HDP önceki dönem Eş Genel Başkanı olan Selahattin Demirtaş’ın tutuklu olarak yargılandığı davanın duruşması 2. gününde ankara Sincan Cezaevi’nde kurulan duruşma salonuna görülüyor.
Demirtaş’ın savunması 2. günde devam ediyor:
Bir mahkeme bu şekilde davranamaz bize. AİHM kararını tanımıyorsanız bunu açıkça yazın; “AİHM kararı bizi bağlamaz” diyin.
Hiç değilse siz taraf mısınız değil misiniz, buna siz karar vermeseydiniz, 20. Ağır Ceza Mahkemesine gönderseydiniz. “Biz taraflı değiliz” kararını bile siz verdiniz, bir üst mahkemeye göndermediniz. Aleni bir şekilde suç işliyorsunuz.
Size verilmiş yargıçlık görevini; beni, seçmenlerimi ve siyasi kimliğimi tasfiye etmek ve iktidar lehine güç oluşturmak için kullanıyorsunuz. İtirazlarımızı yok sayıyorsunuz.
Görevinizi ve yetkinizi kötüye kullanıyorsunuz. Bizim aklımızla alay edemezsiniz. Ben bunu kabul etmem.
İlk duruşmadan beri ses kaydını istiyoruz, ara karar veriyorsunuz, “ses kaydının çözümü dosyada olduğundan talebin reddine…” Ses benim değil diyorum, ses. Sese itirazım var diyorum, getirmiyorsunuz. Aklımızla alay ediyorsunuz.

Girdi Verileri:
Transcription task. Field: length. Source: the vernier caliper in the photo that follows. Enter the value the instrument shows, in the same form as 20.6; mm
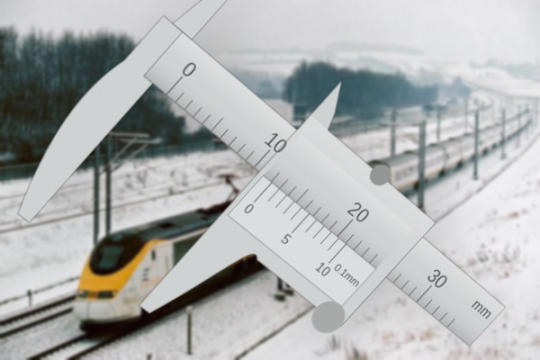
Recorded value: 12.1; mm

Yapılacak İş A: Duruşma haberini iki cümleyle özetler misiniz?
Yapılacak İş B: Duruşma haberinde "Demirtaş’ın savunması 2." sözleriyle başlayıp "şekilde suç işliyorsunuz." sözleriyle biten bölümü, "Aleni" yerine "Açık" yazarak güncelleyip yeniden verir misiniz?
Yapılacak İş C: Duruşma haberine göre duruşma salonu nerede kurulmuş?

Sorunun Çözümü A: Selahattin Demirtaş'ın tutuklu olarak yargılandığı davanın duruşması, ikinci gününde Ankara Sincan Cezaevi'nde kurulan salonda görülürken Demirtaş savunmasını sürdürüyor. Demirtaş, mahkemeden AİHM kararını tanımıyorsa bunu açıkça yazmasını istiyor, taraflılık kararını da mahkemenin kendisinin verdiğini söylüyor, mahkemeyi görevini ve yetkisini kötüye kullanmakla suçluyor ve ses kaydı talebinin karşılanmadığını dile getiriyor.

Sorunun Çözümü B:
Demirtaş’ın savunması 2. günde devam ediyor:
Bir mahkeme bu şekilde davranamaz bize. AİHM kararını tanımıyorsanız bunu açıkça yazın; “AİHM kararı bizi bağlamaz” diyin.
Hiç değilse siz taraf mısınız değil misiniz, buna siz karar vermeseydiniz, 20. Ağır Ceza Mahkemesine gönderseydiniz. “Biz taraflı değiliz” kararını bile siz verdiniz, bir üst mahkemeye göndermediniz. Açık bir şekilde suç işliyorsunuz.

Sorunun Çözümü C: Ankara Sincan Cezaevi'nde.